> [Passage shown]:
════════════════

The British Green Party, at first blush, offers a radical departure in consciousness from its Canadian counterparts with this promise: "To promote debate on sustainable population levels for the UK, to include consideration of consumption and material comfort." (P-120) But then they say that "Richer regions and communities do not have the right to use migration controls to protect their privileges from others in the long term." Note that P-120 calls only for a debate, as the population skyrockets, because "the aim is to increase awareness of the issues-not to set specific population targets." In policy MG 101 the UK Greens acknowledge an impending human tsunami by saying that "there is likely to be mass migration of people escaping from the consequences of global warming, environmental degradation, resource shortage and population increase." So how do they propose to respond to this, besides of course to work for a fairer world that would lessen the urge to migrate? "We will progressively reduce UK immigration controls."
They will do that in a multitude of ways. MG 402: " Families will not be divided by deportation." MG 403 "We will abolish the 'primary purpose' rule under which partners are refused entry if it is thought that the primary purpose of the relationship is for them to gain entry to the UK." MG 405 "Migrants illegally in the UK for over 5 years will be allowed to remain unless they pose a serious danger to public safety." MG 420
"We will resist all attempts to introduce a barrier around Europe shutting out non-Europeans or giving them more restricted rights of movement within Europe than European nationals." And in MG 454 the British Green Party has this to say about human trafficking: "The Government should grant a temporary right to stay in the country to anyone who has been trafficked or appears to have been trafficked. It should also recognize the right of those who have been trafficked to apply for a longer term or permanent immigrant status." With shameless invective, it labels as "racists of the far right" all those persons in the United Kingdom and Europe who favour increased immigration controls.
The population of the United Kingdom, an island nation of 60 million acres, is currently 61 million and rising rapidly. It is obvious that under a Green Party administration, it would soon be 71 or 81 million barring an international resource or environmental crisis, in which event it would be even higher. What consumption levels would Britons have to tumble down to then to achieve sustainability?
But let us save the best to last. After spending much time talking about the need for family planning, (P123, P124, P125, P126, P128), they declare in P106 that "The Green Party holds that the number of children people have should be a matter of free choice." That is brilliant. You need a licence to catch a certain number of fish and a drivers licence to operate a car within a certain speed limit but you can go ahead and have five kids on the dole and have them dump 100 metric tonnes of GHG into atmosphere because its your free choice. Yet polluters would no doubt face tough restrictions under a Green regime.

════════════════

> [Material supplied]:

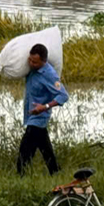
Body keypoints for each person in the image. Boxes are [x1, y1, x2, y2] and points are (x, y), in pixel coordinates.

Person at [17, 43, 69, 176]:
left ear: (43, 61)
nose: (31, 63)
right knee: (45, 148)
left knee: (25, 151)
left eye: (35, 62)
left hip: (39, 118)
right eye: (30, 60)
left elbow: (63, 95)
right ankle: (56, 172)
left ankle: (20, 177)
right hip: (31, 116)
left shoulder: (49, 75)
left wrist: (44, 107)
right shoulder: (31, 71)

════════════════

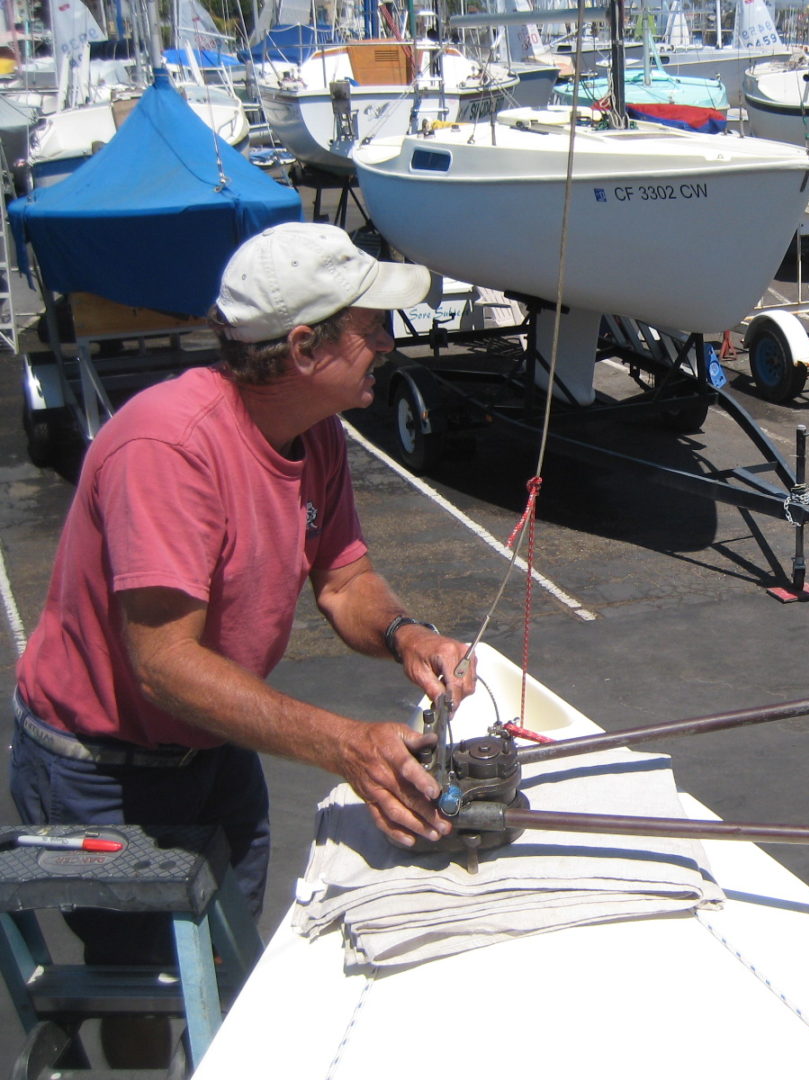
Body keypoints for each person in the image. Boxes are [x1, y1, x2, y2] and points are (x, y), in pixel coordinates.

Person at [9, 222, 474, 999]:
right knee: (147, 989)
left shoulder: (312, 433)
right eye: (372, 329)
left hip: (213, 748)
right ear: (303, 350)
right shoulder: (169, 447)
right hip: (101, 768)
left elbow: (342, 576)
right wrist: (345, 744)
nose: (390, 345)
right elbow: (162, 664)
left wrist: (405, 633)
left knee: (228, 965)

════════════════

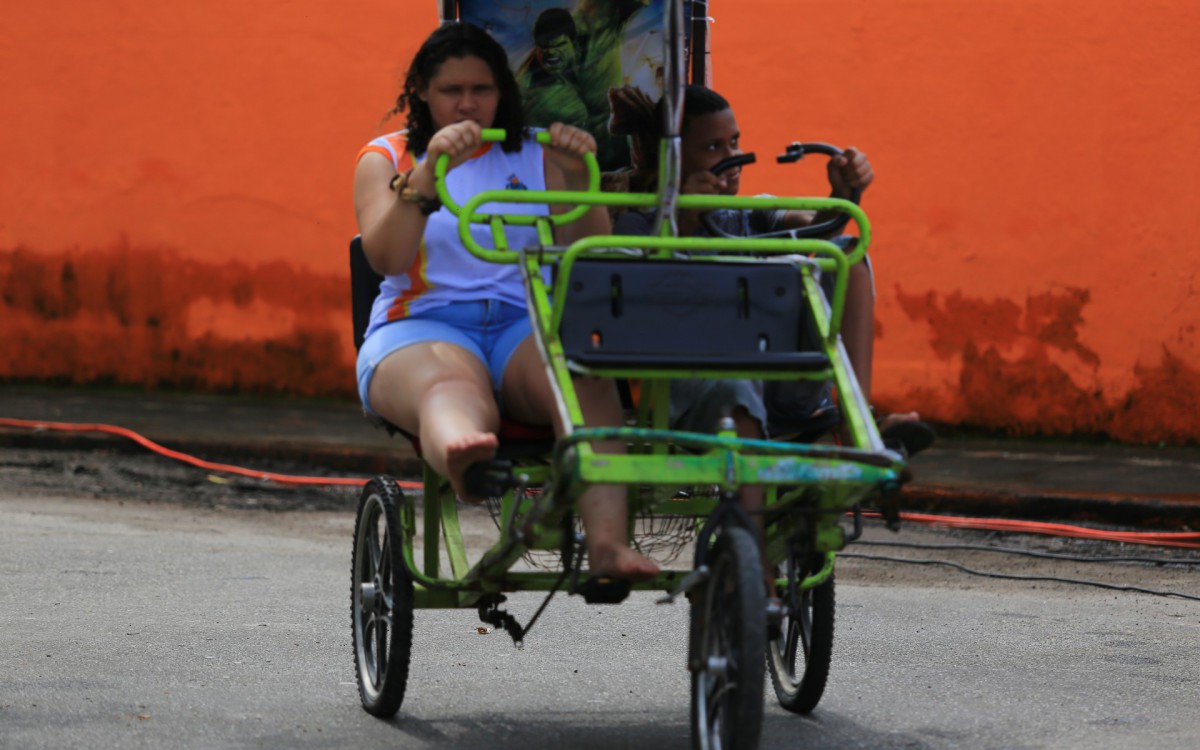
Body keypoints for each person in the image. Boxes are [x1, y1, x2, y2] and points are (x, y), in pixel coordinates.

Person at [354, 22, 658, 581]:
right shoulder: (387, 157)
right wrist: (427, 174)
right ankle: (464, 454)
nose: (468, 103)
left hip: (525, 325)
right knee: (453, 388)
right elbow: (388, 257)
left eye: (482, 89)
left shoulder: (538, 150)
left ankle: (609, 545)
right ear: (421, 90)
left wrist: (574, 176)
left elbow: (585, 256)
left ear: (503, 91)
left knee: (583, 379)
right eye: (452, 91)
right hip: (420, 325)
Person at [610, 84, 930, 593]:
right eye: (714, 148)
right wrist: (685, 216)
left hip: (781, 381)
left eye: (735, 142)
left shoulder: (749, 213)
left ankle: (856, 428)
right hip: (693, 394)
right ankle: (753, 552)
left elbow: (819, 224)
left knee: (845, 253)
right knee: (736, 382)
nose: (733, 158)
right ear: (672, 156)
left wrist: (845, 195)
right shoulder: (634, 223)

════════════════

> [Work order 1]: According to the passage on Green Party policy, how long must migrants have been in the UK illegally before MG 405 would let them remain?
> [Work order 2]: Reproduce the passage on Green Party policy word for word, starting at "But let us save" and ending at "a Green regime.".

> [Problem solution 1]: Over 5 years, unless they pose a serious danger to public safety.

> [Problem solution 2]:
But let us save the best to last. After spending much time talking about the need for family planning, (P123, P124, P125, P126, P128), they declare in P106 that "The Green Party holds that the number of children people have should be a matter of free choice." That is brilliant. You need a licence to catch a certain number of fish and a drivers licence to operate a car within a certain speed limit but you can go ahead and have five kids on the dole and have them dump 100 metric tonnes of GHG into atmosphere because its your free choice. Yet polluters would no doubt face tough restrictions under a Green regime.